Two recent surveys found that although 80 percent of organizations surveyed offer flexible work arrangements to their employees, only 37 percent have a written policy concerning these flexible work options.
According to the surveys, although 67 percent of managers offer their employees flexible work options, only 42 percent of them support flexibility as an "essential element to organizational success." Still, 48 percent of managers believe teleworkers are as productive as in-office workers. The most common flexibility options offered are "telework days on an ad hoc basis, flex time and compressed workweeks."
The survey also found that 41 percent of organizations do not provide widespread access to flexible work programs, and 44 percent do not promote their flexibility programs to job applicants.
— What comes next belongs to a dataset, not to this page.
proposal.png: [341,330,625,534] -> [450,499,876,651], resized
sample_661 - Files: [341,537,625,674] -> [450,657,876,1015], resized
Only 3 percent of organizations surveyed have tried to measure productivity, employee engagement, and performance to determine the return on investment of flexibility programs. "Majority of U.S. Employers Support Workplace Flexibility," businesswire.com (Oct. 6, 2015).
Employees appreciate workplace flexibility, and offering such programs can be a valuable tool in recruitment and improved workplace satisfaction.
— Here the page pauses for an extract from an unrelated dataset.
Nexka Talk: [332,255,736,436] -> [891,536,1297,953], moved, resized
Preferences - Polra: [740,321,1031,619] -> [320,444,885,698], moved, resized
A 2014 study published by the White House Council of Economic Advisors found that providing employees with flexible workplace programs reduces turnover and absenteeism, helps recruitment, and improves employee health and productivity—all of which save employers money.
However, as the two recent surveys show, although most workplaces do support flexibility in the workplace, many managers continue to question the value, and few organizations see flexibility as important enough to create policies around.
Studies suggest employers would be wise to consider offering flexible work options to their employees, and, equally importantly, to create a written policy to maximize the efficacy of their flexibility program.
If you do make your workplace more flexible, make sure to track employee productivity and satisfaction following the changes to determine your return on investment.